Accessing new pools of talents
There is no shortage of freelance websites and some are more well-known than others. Such websites include Fiverr, Upwork, and Freelancer.com. Many of these websites offer a variety of services that anyone can choose from. Employers can put up job postings and hire experts to handle projects or browse through the websites to see which freelancers would be best suited to outsource work to. Common categories featured on freelance websites include graphic design, social media management, video editing, content writing, and SEO among many more options.

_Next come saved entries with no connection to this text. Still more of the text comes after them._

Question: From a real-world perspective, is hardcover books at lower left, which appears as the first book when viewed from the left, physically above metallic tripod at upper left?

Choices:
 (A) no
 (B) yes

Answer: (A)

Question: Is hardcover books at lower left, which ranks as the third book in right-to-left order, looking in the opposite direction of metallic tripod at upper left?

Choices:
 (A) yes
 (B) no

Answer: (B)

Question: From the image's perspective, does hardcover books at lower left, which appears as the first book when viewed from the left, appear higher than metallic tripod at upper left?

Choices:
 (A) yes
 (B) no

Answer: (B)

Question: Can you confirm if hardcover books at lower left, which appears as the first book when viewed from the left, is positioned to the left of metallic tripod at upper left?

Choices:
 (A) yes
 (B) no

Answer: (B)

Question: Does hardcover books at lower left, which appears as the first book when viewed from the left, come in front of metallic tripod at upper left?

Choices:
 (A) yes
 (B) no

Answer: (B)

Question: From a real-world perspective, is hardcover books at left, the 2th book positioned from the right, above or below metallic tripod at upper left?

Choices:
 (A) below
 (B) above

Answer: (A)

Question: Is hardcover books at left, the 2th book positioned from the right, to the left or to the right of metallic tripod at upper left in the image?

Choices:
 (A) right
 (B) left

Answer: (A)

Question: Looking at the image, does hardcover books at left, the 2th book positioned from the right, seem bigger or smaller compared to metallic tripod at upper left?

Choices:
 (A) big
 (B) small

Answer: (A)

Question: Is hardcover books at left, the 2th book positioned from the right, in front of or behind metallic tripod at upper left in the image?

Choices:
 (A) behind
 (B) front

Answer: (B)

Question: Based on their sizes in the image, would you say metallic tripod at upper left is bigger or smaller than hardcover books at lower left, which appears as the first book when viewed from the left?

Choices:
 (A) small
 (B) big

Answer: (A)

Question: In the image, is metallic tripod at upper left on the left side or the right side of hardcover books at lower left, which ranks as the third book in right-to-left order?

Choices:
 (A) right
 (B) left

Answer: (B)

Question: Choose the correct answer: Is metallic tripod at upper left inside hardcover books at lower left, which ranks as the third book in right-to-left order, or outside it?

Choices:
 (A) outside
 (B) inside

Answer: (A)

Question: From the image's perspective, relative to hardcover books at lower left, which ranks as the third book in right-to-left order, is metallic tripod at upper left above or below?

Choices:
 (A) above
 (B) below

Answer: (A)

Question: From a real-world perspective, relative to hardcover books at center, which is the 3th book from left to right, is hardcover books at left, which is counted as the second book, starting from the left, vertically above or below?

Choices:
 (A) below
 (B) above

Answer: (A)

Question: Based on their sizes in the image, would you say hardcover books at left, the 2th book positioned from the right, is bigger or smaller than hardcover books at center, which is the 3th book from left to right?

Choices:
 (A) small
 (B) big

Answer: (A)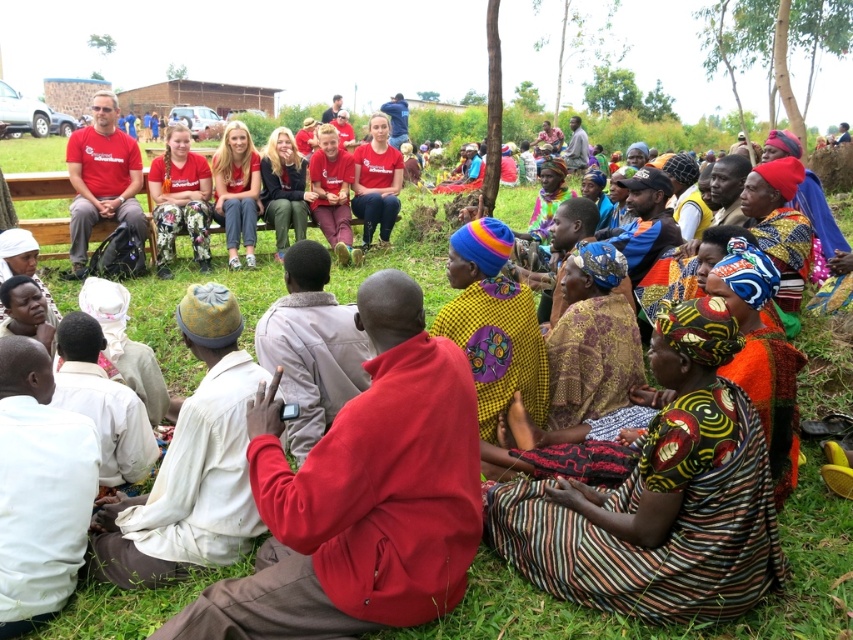
Question: Where is patterned fabric dress at center located in relation to matte black jacket at center in the image?

Choices:
 (A) left
 (B) right

Answer: (B)

Question: Is yellow printed fabric at center further to the viewer compared to floral leggings at center?

Choices:
 (A) yes
 (B) no

Answer: (B)

Question: Which point is closer to the camera?

Choices:
 (A) (752, 216)
 (B) (697, 531)
 (C) (532, 371)

Answer: (B)

Question: Which point is farther to the camera?

Choices:
 (A) (274, 182)
 (B) (560, 426)
 (C) (753, 186)

Answer: (A)

Question: Estimate the real-world distances between objects in this image. Which object is closer to the matte red shirt at center?

Choices:
 (A) floral leggings at center
 (B) yellow printed fabric at center

Answer: (A)

Question: Is multicolored woven cloth at center positioned behind floral leggings at center?

Choices:
 (A) no
 (B) yes

Answer: (A)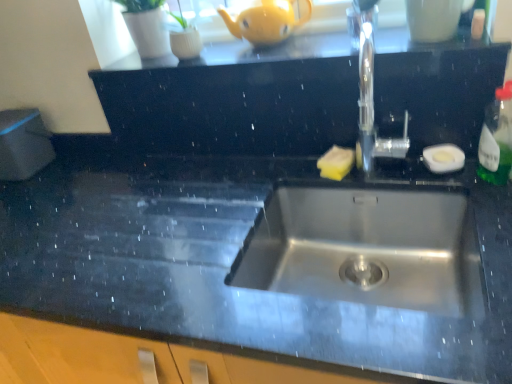
Question: Should I look upward or downward to see black granite dresser at center?

Choices:
 (A) up
 (B) down

Answer: (A)

Question: Is green translucent bottle at right aimed at white glossy mug at upper center?

Choices:
 (A) yes
 (B) no

Answer: (B)

Question: Does green translucent bottle at right appear on the left side of white glossy mug at upper center?

Choices:
 (A) yes
 (B) no

Answer: (B)

Question: Can you confirm if green translucent bottle at right is taller than white glossy mug at upper center?

Choices:
 (A) no
 (B) yes

Answer: (B)

Question: Considering the relative sizes of green translucent bottle at right and white glossy mug at upper center in the image provided, is green translucent bottle at right thinner than white glossy mug at upper center?

Choices:
 (A) no
 (B) yes

Answer: (B)

Question: Considering the relative sizes of green translucent bottle at right and white glossy mug at upper center in the image provided, is green translucent bottle at right shorter than white glossy mug at upper center?

Choices:
 (A) no
 (B) yes

Answer: (A)

Question: Considering the relative positions of green translucent bottle at right and white glossy mug at upper center in the image provided, is green translucent bottle at right to the right of white glossy mug at upper center from the viewer's perspective?

Choices:
 (A) no
 (B) yes

Answer: (B)

Question: Is black granite dresser at center bigger than polished stainless steel tap at upper center?

Choices:
 (A) yes
 (B) no

Answer: (A)

Question: Can you confirm if black granite dresser at center is thinner than polished stainless steel tap at upper center?

Choices:
 (A) no
 (B) yes

Answer: (A)

Question: From the image's perspective, does black granite dresser at center appear higher than polished stainless steel tap at upper center?

Choices:
 (A) yes
 (B) no

Answer: (A)

Question: From a real-world perspective, does black granite dresser at center sit lower than polished stainless steel tap at upper center?

Choices:
 (A) yes
 (B) no

Answer: (A)

Question: Is black granite dresser at center turned away from polished stainless steel tap at upper center?

Choices:
 (A) no
 (B) yes

Answer: (A)

Question: Can you confirm if black granite dresser at center is wider than polished stainless steel tap at upper center?

Choices:
 (A) yes
 (B) no

Answer: (A)

Question: From the image's perspective, is white glossy mug at upper center over polished stainless steel tap at upper center?

Choices:
 (A) yes
 (B) no

Answer: (A)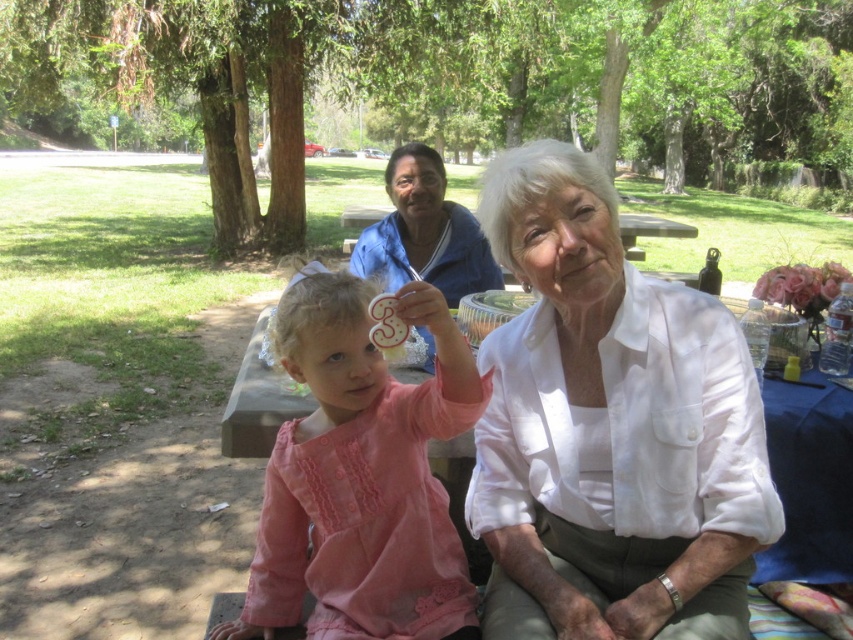
The height and width of the screenshot is (640, 853). What do you see at coordinates (361, 476) in the screenshot?
I see `pink fabric dress at center` at bounding box center [361, 476].

How far apart are pink fabric dress at center and white cotton shirt at center?

pink fabric dress at center and white cotton shirt at center are 1.61 meters apart from each other.

Who is more distant from viewer, (445, 604) or (434, 195)?

The point (434, 195) is behind.

Locate an element on the screen. pink fabric dress at center is located at coordinates (361, 476).

Is white cotton blouse at center below pink fabric dress at center?

Actually, white cotton blouse at center is above pink fabric dress at center.

How distant is white cotton blouse at center from pink fabric dress at center?

10.80 inches

Which is behind, point (595, 362) or point (364, 612)?

Point (364, 612)

This screenshot has height=640, width=853. In order to click on white cotton blouse at center in this screenshot , I will do `click(608, 428)`.

Is point (647, 333) closer to camera compared to point (393, 280)?

Yes, point (647, 333) is in front of point (393, 280).

In the scene shown: Who is more forward, (572, 180) or (397, 170)?

Point (572, 180)

From the picture: Who is more forward, (618, 499) or (480, 289)?

Positioned in front is point (618, 499).

The height and width of the screenshot is (640, 853). Find the location of `white cotton blouse at center`. white cotton blouse at center is located at coordinates (608, 428).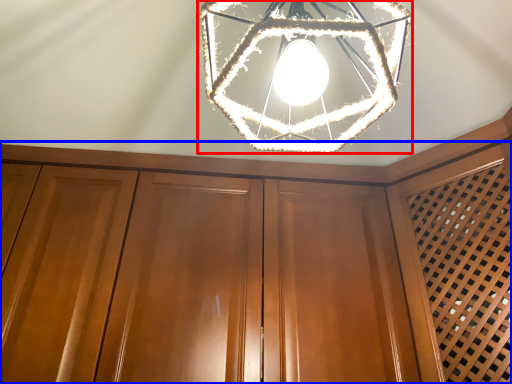
Question: Which object appears closest to the camera in this image, lamp (highlighted by a red box) or dresser (highlighted by a blue box)?

Choices:
 (A) lamp
 (B) dresser

Answer: (A)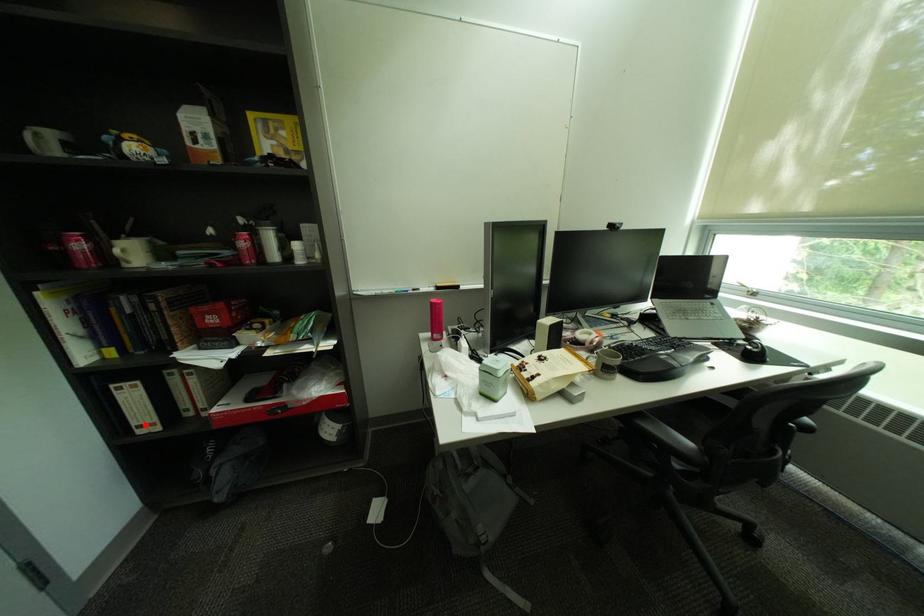
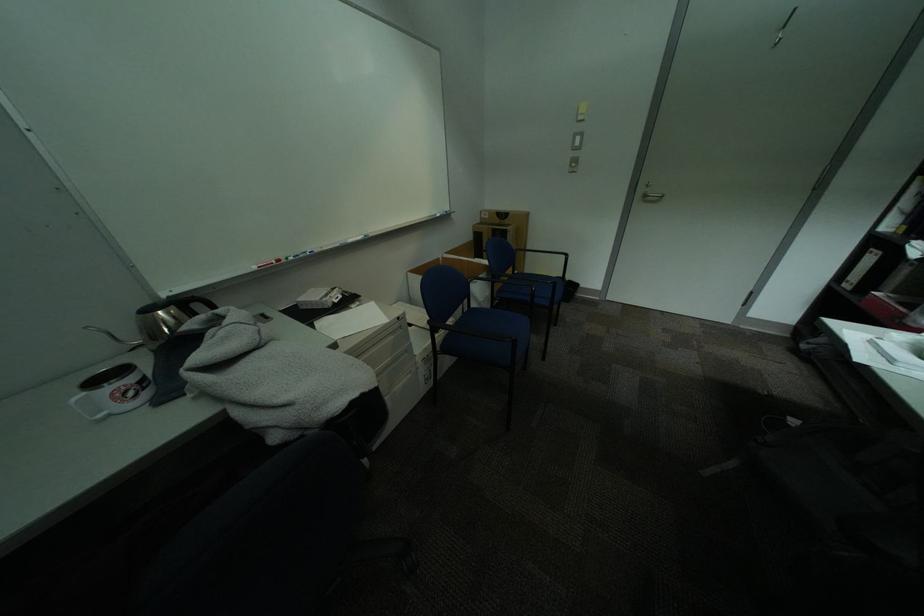
Find the pixel in the second image that matches the highlighted location in the first image.

(859, 280)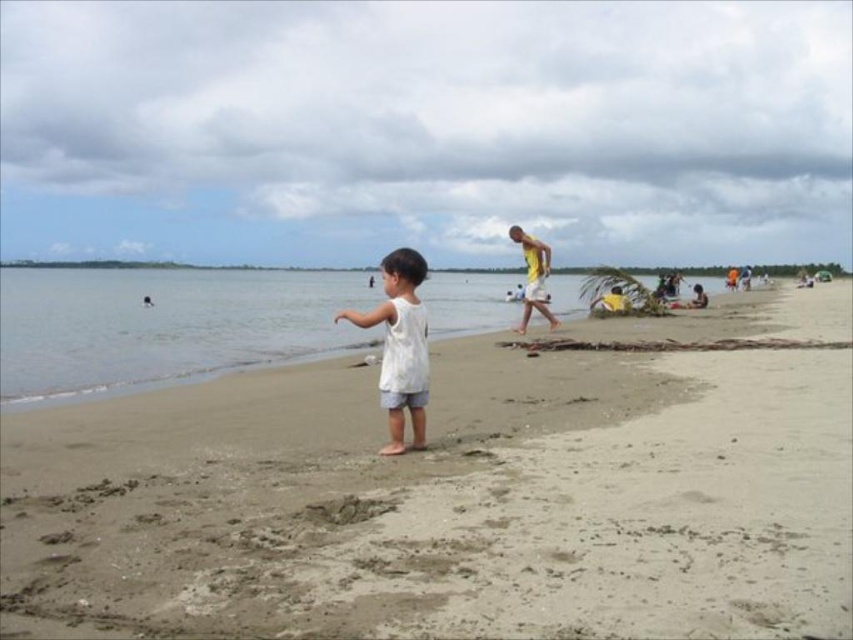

One common reason for outsourcing jobs to freelancers is the specialization and expertise they have. A business might not necessarily have the specialized skill set required for a particular job or project and may hence see fit to invite a freelancer with more knowledge regarding the subject matter to work with them.
Meanwhile, here at Ravenry, we have a team of expert researchers and analysts that help firms handle the writing and research aspects so that they focus on aspects of the business.
Our writers tailor newsletters, articles, and whitepapers to your brand and ensure that each one is well-researched and SEO-friendly. Analysts at Ravenry specialize in producing research reports that allow companies to stay ahead of their rivals while helping them to identify new trends and have a deeper understanding of contemporary markets. This can be immensely helpful to firms, especially smaller ones, in freeing up their capacity and allowing them to focus on higher-value work at hand.
To get started, Ravenry first helps businesses pick out freelancers that fit their projects and requirements in less than 24 hours. This increases time efficiency, allowing businesses to roll out fresh articles or assess research reports quickly. Ravenry’s focus on writing and research also ensures the freelancers we work with are highly specialized and that the content produced by them will be top-notch. Before sending out articles and reports to our clients, Ravenry vets each piece thoroughly to ensure that our clients are receiving work of the highest quality.
While the concept of contracted workers itself is not new, it has been gaining prominence due to a shift in demand for more specialized labour that is capable of handling high knowledge tasks that might otherwise be harder for a business to handle. The pandemic has spurred many people to take on freelancing and earn some extra cash on the side by offering their skills to others who are interested in hiring on-demand.
As such, companies should consider if hiring freelancers would be beneficial to their company. To make sure they can reap the benefits of permanent employees and freelancers, they can consider a hybrid arrangement consisting of both employment types such that certain tasks and projects can be delegated to freelancers with more specialized skills and knowledge.